Page images and extracted text:
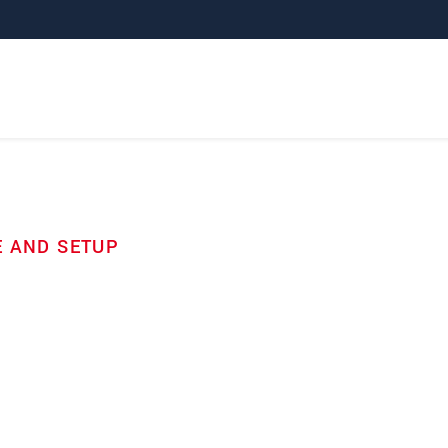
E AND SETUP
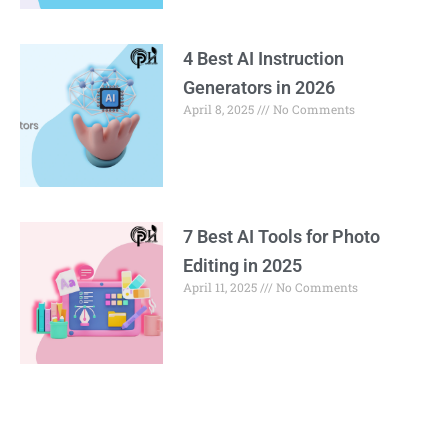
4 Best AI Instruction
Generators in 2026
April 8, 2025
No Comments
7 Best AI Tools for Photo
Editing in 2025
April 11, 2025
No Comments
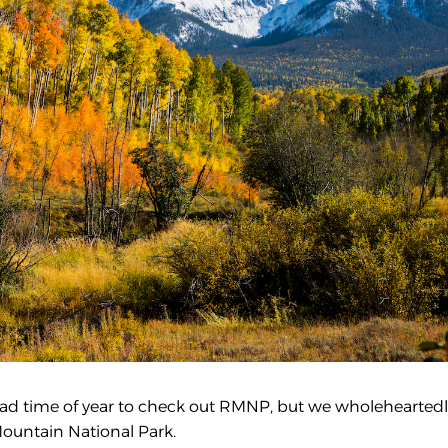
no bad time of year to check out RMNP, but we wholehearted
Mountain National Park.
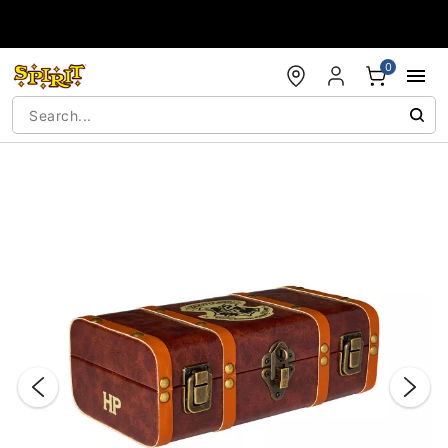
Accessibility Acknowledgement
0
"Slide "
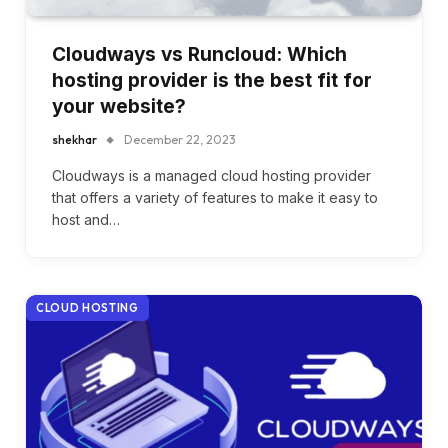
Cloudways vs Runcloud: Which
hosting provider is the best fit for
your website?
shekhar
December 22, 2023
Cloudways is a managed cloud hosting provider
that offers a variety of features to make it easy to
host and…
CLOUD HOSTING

## To do
Search the data above for the string "provider" and report each line that holds it.

## Response
hosting provider is the best fit for
Cloudways is a managed cloud hosting provider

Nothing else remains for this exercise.